Im Ergebnis ist festzustellen, dass unter Berücksichtigung der vorhandenen Kapazität und Dimensionierung der umliegenden Verkehrsanlagen die verkehrstechnischen Voraussetzungen für eine leistungsfähige Erschließung des Plangebiets gegeben sind. Es sind nach bisherigem Stand keine baulichen Maßnahmen zur Kapazitätssteigerung an den unmittelbar betroffenen Knotenpunkten erforderlich. Um Konflikte mit dem ein- und ausfahrenden Verkehr sowie dem Kfz-Verkehr und dem querenden Fuß- und Radverkehr zu verringern, empfiehlt das Gutachten, den gesamten ein- und ausfahrenden Verkehr, einschließlich der bereits bestehenden Tankstelle und der Schnellrestaurants, über eine Ein- und Ausfahrt zu erschließen und so die bestehende Anzahl an Grundstückzufahrten an der Greifswalder Chaussee zu reduzieren.

 

In dem nun vorliegenden Strukturentwurf wird dies berücksichtigt.
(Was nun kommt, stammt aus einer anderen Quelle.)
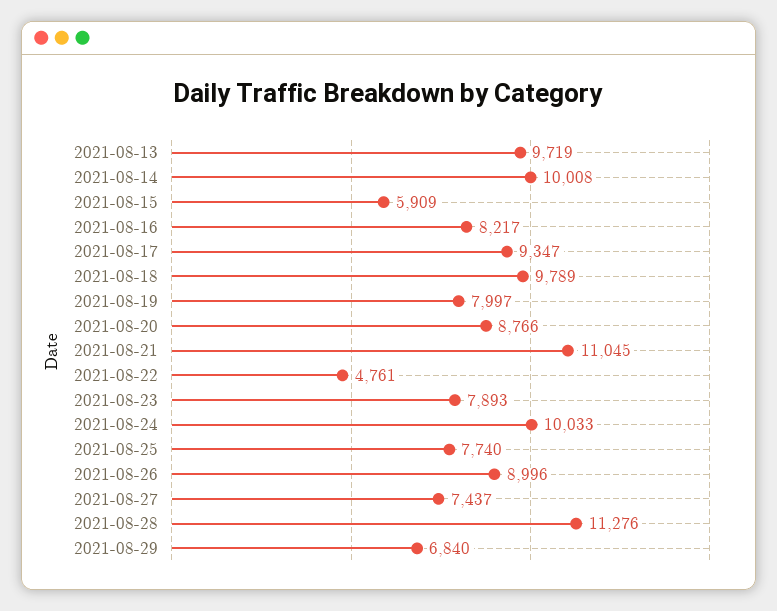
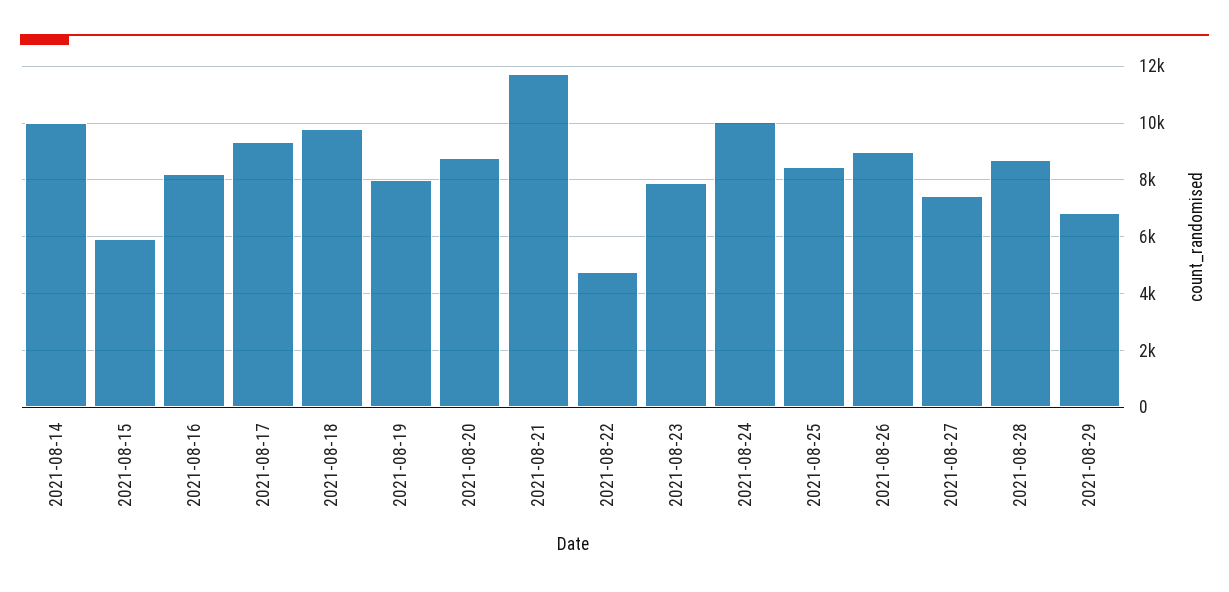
2021-08-13: 9719 -> none
2021-08-21: 11045 -> 11750
2021-08-25: 7740 -> 8500
2021-08-28: 11276 -> 8750

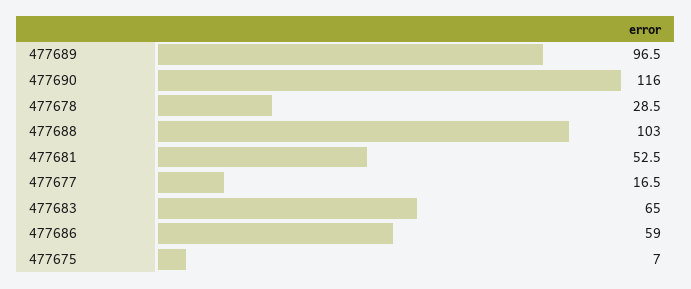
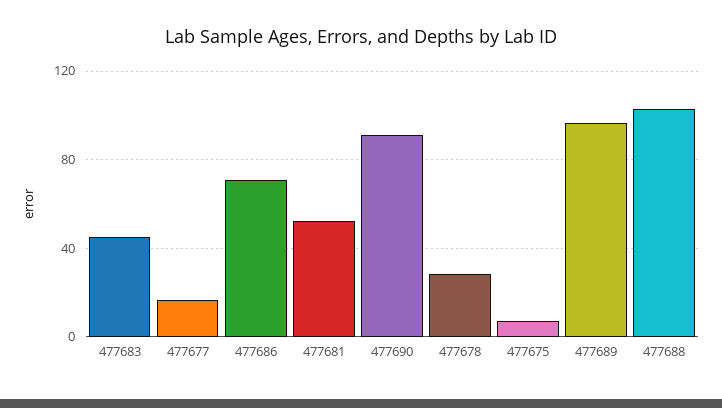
477690: 116 -> 90
477683: 65 -> 45
477686: 59 -> 70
Weiterhin geht Entwurf davon aus, dass die Zufahrt zu den Möbelhäusern über die Greifswalder Chaussee und die Abfahrt über die Werftstraße erfolgt. Die Unterbringung des ruhenden Verkehrs erfolgt zum einen in einer oberirdischen Stellplatzanlage nördlich angrenzend an das Schnellrestaurant Burger King mit ca. 180 Stellplätzen, sowie in einer Tiefgarage unterhalb des Möbelmarktes mit ca. 300 Stellplätzen.

 

Der nach § 9 Abs. 1 Bundesfernstraßengesetz vorgeschriebene Abstand hochbaulicher Anlagen zu Bundesstraßen von 20 m ist bei der Planung zu berücksichtigen.

 

Aufgrund der Darstellung als gewerbliche Baufläche im rechtswirksamen Flächennutzungsplan kann die nun geplante Nutzung nicht gem. § 8 Abs. 2 BauGB aus dem Flächennutzungsplan entwickelt werden. Um dem Entwicklungsgebot entsprechen zu können, müssen die Darstellungen des Flächennutzungsplans geändert werden. Der Bereich soll nun überwiegend als Sonderbaufläche dargestellt werden. Dazu wird der Bürgerschaftsbeschluss Nr. 2001-III-04-0514 vom 10. Mai 2001 zur Aufstellung des vorhabenbezogenen Bebauungsplans Nr. 52 der Hansestadt Stralsund „Knutzen Teppichhaus an der Greifswalder Chaussee 120“ und zur Einleitung des Änderungsverfahrens für den Flächennutzungsplan aufgehoben. Das Verfahren soll mit einem neuen Beschluss in einer geänderten Abgrenzung eingeleitet werden.

 

Im Rahmen des Bebauungsplanverfahrens werden die Eingriffe in Natur und Landschaft erfasst und entsprechende Ausgleichsmaßnahmen festlegt.

 

Die Durchführung des Vorhabens und der notwendigen Erschließung dafür wird die Hansestadt Stralsund in einem Durchführungsvertrag mit dem Vorhabenträger regeln. In diesem Vertrag ist außerdem der Zeitrahmen für die Realisierung zu vereinbaren.

 

 


Alternativen: 

An diesem Standort besteht kein Baurecht nach § 34 BauGB für die beschriebene Einzelhandelsentwicklung. Wenn hier ein großflächiger Möbelmarkt entstehen soll, gibt es zur Aufstellung eines Bebauungsplanes und zur Änderung des Flächennutzungsplanes keine Alternative.